Tadinya, kisah Bude Yanti, anak-anak disana lahir dari orang tua dengan daya literasi yang rendah. Itu dikenal Bude Yanti sejak pindah ke Malang pada 2010. Banyak dari mereka yang hanya hidup untuk sekedar kebutuhan ekonomis dari bertani hingga usaha terop pernikahan dan sound system.
Di lingkungan seperti itu, pendidikan jadi hal yang tak penting. Anak-anak disana banyak yang terbawa kultur tersebut. Mereka lebih mengutamakan kerja membantu orang tuanya atau bermain tak juntrung arahnya daripada belajar ke sekolah.

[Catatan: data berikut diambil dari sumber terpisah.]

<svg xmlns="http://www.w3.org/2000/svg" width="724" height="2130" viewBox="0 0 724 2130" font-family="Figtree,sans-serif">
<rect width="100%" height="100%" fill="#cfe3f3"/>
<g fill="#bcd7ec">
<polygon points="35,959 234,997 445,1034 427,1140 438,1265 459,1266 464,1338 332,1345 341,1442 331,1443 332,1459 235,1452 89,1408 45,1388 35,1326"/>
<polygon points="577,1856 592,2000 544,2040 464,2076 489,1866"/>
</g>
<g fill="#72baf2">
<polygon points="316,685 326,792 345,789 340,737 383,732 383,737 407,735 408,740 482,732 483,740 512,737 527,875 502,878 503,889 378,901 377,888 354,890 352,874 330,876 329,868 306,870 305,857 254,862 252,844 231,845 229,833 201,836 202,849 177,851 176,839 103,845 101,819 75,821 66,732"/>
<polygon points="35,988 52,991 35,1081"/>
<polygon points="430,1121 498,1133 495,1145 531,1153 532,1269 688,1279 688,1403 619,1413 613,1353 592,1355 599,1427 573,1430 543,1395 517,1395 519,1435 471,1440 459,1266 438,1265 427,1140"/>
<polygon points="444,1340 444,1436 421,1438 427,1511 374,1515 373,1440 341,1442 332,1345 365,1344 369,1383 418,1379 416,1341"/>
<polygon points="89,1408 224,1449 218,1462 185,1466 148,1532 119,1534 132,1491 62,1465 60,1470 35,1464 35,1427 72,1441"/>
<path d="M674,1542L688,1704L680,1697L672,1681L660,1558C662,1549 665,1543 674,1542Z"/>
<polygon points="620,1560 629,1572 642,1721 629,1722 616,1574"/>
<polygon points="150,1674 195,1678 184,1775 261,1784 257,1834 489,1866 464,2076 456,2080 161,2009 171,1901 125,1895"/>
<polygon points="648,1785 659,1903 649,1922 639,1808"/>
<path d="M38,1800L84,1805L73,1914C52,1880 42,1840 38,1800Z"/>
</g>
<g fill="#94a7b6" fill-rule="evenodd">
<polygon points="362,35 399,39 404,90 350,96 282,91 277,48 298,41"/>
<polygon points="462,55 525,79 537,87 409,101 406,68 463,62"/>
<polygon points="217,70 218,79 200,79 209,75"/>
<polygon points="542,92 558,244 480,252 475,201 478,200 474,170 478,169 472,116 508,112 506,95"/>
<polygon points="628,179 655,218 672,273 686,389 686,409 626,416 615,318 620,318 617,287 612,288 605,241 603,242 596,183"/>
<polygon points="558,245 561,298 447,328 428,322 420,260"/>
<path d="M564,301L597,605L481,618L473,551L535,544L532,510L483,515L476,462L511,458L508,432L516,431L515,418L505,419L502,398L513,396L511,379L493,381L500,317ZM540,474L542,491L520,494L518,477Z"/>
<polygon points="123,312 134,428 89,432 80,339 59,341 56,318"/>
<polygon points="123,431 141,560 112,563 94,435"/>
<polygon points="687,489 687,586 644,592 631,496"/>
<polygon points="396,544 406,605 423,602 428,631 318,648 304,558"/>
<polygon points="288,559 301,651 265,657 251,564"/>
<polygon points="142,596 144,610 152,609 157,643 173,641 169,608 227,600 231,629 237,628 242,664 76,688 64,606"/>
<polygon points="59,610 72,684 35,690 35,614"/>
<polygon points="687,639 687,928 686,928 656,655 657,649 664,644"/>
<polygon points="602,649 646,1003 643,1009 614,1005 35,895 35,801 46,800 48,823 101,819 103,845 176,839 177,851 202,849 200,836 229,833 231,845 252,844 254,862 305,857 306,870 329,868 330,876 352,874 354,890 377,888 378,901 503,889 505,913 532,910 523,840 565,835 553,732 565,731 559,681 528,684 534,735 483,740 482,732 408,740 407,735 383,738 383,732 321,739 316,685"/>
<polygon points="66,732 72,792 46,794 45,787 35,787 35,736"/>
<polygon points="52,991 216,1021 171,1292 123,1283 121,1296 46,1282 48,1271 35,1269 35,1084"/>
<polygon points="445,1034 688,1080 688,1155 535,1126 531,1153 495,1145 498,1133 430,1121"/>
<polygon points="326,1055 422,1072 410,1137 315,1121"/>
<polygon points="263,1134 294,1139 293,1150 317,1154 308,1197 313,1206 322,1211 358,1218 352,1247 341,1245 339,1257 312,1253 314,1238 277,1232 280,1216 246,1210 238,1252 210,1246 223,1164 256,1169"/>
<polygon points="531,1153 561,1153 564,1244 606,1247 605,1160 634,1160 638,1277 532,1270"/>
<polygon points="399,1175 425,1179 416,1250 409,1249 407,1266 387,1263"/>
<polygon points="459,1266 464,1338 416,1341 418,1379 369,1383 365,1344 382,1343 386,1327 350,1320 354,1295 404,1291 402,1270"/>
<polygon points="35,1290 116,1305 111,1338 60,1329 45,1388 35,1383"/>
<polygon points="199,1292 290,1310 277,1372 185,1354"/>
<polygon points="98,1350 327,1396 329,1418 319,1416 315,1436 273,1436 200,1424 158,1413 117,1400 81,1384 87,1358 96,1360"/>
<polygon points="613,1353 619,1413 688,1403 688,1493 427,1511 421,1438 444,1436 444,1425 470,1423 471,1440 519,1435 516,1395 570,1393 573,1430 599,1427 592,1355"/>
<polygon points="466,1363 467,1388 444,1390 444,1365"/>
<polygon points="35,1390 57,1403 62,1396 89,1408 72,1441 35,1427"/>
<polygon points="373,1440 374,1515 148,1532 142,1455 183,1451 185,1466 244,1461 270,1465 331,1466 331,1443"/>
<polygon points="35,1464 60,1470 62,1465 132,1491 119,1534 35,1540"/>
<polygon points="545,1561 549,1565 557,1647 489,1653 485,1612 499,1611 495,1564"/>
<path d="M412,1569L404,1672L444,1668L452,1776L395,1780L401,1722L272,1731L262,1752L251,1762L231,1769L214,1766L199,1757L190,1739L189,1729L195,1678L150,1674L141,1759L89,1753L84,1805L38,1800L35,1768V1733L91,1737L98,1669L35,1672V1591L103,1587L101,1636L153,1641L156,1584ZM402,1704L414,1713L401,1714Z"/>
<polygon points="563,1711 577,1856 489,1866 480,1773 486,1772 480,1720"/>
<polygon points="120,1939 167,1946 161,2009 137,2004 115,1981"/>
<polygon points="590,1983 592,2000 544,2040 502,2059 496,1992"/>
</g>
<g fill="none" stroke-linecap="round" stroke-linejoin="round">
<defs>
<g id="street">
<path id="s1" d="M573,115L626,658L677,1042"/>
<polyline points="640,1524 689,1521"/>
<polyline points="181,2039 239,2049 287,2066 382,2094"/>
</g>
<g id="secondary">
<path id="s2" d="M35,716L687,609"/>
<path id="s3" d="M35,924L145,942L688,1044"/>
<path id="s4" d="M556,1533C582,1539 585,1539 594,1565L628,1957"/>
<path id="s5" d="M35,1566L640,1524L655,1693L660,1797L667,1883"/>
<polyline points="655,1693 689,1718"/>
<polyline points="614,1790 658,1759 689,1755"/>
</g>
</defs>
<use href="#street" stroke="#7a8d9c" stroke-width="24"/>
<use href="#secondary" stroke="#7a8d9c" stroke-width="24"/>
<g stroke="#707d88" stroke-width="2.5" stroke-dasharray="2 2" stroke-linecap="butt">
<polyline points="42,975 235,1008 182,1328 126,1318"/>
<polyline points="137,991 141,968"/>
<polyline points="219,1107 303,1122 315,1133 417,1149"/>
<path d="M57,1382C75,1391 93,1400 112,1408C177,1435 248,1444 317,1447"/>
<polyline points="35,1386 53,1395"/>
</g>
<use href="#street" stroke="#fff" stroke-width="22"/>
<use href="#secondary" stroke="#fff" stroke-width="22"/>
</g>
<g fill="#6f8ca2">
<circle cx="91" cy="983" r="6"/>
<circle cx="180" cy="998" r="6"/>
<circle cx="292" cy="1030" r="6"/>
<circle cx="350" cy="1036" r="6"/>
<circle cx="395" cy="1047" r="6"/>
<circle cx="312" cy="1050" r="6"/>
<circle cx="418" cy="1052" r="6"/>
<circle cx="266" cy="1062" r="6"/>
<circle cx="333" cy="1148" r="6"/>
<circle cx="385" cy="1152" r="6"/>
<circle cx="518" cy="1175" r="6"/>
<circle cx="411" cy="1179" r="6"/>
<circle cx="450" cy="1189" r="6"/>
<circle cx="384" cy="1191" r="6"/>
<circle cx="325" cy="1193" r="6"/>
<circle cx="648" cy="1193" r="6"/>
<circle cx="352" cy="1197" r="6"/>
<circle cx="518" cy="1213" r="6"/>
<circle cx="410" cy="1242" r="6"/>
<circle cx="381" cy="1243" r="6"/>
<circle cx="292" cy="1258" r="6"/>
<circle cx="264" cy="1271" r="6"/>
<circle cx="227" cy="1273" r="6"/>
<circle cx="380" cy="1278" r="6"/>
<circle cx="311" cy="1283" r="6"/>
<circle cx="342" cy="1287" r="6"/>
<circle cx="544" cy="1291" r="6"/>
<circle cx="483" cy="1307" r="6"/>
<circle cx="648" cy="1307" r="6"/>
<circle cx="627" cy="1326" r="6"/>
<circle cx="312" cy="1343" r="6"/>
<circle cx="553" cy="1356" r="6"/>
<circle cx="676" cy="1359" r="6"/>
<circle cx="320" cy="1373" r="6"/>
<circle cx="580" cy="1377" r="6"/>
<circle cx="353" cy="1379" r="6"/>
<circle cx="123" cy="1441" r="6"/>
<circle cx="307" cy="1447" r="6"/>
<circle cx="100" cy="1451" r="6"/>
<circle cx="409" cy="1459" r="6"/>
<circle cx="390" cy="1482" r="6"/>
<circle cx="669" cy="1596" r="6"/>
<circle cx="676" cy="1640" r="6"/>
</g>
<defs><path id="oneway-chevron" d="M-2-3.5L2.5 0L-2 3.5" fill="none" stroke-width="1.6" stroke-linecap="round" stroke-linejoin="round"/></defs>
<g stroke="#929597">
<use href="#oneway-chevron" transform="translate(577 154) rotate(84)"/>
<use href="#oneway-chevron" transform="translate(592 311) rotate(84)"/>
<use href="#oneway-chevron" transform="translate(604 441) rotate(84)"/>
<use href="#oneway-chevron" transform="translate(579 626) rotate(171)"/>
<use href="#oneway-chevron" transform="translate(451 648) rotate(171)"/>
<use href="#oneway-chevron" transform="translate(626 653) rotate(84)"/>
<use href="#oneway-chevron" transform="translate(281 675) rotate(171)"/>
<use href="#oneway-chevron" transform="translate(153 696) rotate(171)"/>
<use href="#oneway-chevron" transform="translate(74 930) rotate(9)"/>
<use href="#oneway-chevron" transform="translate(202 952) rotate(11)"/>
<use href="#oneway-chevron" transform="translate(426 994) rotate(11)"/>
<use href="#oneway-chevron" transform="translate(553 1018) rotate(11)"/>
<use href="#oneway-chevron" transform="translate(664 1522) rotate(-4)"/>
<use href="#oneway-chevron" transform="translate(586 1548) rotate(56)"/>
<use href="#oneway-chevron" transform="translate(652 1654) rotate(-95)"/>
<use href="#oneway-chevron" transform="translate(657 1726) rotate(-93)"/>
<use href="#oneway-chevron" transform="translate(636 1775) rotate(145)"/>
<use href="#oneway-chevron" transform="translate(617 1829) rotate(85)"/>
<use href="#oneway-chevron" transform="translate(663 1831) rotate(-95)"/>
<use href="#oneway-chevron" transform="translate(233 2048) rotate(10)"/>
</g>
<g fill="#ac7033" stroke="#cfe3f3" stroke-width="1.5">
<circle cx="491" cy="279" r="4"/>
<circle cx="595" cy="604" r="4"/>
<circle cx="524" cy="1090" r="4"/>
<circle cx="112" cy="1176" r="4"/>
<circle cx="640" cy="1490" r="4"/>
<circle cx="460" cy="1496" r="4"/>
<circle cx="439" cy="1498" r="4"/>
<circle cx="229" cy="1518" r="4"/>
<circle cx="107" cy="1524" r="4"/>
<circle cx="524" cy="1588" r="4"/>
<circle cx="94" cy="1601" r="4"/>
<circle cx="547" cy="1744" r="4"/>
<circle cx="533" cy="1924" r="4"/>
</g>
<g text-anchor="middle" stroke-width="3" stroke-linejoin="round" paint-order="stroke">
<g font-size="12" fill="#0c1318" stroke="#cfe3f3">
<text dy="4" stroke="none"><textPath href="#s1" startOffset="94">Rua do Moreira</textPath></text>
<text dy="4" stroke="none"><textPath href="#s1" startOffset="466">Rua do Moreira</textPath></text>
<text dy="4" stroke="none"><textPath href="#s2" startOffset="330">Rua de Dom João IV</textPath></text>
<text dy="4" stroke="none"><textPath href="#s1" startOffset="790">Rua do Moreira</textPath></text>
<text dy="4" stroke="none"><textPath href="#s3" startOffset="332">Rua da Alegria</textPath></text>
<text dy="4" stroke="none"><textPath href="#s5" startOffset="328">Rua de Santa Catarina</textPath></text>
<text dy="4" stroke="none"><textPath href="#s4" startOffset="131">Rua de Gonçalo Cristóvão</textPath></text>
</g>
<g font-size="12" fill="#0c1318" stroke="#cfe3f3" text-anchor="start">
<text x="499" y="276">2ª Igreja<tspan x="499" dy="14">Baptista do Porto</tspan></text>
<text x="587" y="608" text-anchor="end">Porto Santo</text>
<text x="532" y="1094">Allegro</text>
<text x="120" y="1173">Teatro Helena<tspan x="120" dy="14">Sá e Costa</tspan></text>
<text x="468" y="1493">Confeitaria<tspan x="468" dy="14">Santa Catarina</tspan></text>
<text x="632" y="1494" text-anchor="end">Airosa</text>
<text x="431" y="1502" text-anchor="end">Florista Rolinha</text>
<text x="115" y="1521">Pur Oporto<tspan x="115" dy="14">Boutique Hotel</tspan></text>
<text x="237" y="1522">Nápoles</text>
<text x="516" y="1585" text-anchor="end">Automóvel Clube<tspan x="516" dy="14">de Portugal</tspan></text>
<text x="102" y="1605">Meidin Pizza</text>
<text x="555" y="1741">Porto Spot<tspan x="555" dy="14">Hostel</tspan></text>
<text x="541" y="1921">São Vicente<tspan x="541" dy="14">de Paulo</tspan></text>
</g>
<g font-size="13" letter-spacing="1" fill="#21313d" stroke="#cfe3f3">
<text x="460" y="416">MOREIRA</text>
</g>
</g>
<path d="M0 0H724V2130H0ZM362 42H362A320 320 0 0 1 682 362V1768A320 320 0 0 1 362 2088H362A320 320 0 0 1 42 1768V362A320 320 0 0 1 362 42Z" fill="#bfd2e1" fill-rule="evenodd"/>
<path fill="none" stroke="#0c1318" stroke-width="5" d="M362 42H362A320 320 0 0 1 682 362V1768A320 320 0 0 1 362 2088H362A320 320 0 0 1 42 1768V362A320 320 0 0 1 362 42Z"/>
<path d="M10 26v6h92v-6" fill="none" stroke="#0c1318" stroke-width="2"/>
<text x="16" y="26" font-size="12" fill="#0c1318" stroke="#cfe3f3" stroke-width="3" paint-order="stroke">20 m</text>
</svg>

”Sik bude, tak kerjo sik,” kisah Bude Yanti menirukan seorang anak yang dia ajak untuk pergi ke sekolah, waktu itu. ”Ya bantu orang tua, Bude. Kerja teropan dan sound system. Sekolahnya nanti aja ya,” jawab anak itu lagi.
Sejak mendengar itu, jiwa pendidik Bude Yanti dan Pakde Kumis merasa terpanggil. Dari yang tadinya merasa tidak kerasan tinggal di Malang, akhirnya keduanya memilih bertahan dan mendedikasikan hari-hari mereka untuk mengentaskan anak-anak dari kemalasan belajar.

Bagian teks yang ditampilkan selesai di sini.